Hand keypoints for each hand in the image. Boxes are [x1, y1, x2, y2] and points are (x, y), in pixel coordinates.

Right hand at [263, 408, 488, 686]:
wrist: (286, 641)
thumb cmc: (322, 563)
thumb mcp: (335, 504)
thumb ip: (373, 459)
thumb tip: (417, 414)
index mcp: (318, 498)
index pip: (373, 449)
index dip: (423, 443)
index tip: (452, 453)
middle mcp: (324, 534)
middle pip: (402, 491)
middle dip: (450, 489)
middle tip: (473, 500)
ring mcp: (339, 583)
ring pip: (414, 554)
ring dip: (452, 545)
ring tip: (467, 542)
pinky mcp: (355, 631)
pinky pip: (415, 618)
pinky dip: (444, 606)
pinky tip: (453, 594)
□ □ □ □ □ □ □
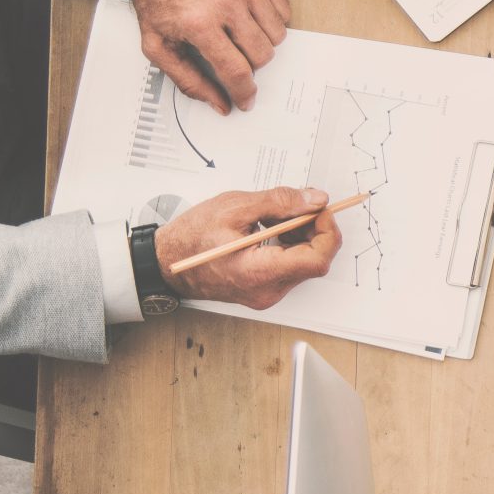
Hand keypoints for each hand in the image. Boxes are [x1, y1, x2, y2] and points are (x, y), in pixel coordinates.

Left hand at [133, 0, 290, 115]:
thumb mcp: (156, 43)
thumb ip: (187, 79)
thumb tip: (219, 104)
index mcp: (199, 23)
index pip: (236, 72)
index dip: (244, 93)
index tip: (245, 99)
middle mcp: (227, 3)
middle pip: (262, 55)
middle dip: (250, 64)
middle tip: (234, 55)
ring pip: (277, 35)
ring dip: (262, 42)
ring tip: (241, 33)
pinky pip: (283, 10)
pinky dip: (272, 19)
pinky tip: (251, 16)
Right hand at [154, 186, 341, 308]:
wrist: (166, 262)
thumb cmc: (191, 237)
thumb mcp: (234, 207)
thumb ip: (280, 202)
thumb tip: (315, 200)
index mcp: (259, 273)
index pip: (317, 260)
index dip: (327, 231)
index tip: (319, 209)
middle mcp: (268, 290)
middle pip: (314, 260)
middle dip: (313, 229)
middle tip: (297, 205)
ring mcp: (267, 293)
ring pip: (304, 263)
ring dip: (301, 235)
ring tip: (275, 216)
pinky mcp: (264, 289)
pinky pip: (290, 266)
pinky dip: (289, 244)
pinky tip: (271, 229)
□ □ □ □ □ □ □
▶ Task goal
Among the records above, a stretch begins at the line containing "thumb mcp: (335, 504)" and ends at the line containing "pinky tip: (453, 594)". Restate that stretch word for word, and nothing else.

▶ Response box
thumb mcp: (335, 504)
thumb ip: (373, 459)
thumb tip: (417, 414)
index mcp: (318, 498)
index pip: (373, 449)
index dip: (423, 443)
index tip: (452, 453)
middle mcp: (324, 534)
middle pip: (402, 491)
middle dip: (450, 489)
middle tip: (473, 500)
ring mcp: (339, 583)
ring pip: (414, 554)
ring dip: (452, 545)
ring tip: (467, 542)
pinky mcp: (355, 631)
pinky pip: (415, 618)
pinky dip: (444, 606)
pinky tip: (453, 594)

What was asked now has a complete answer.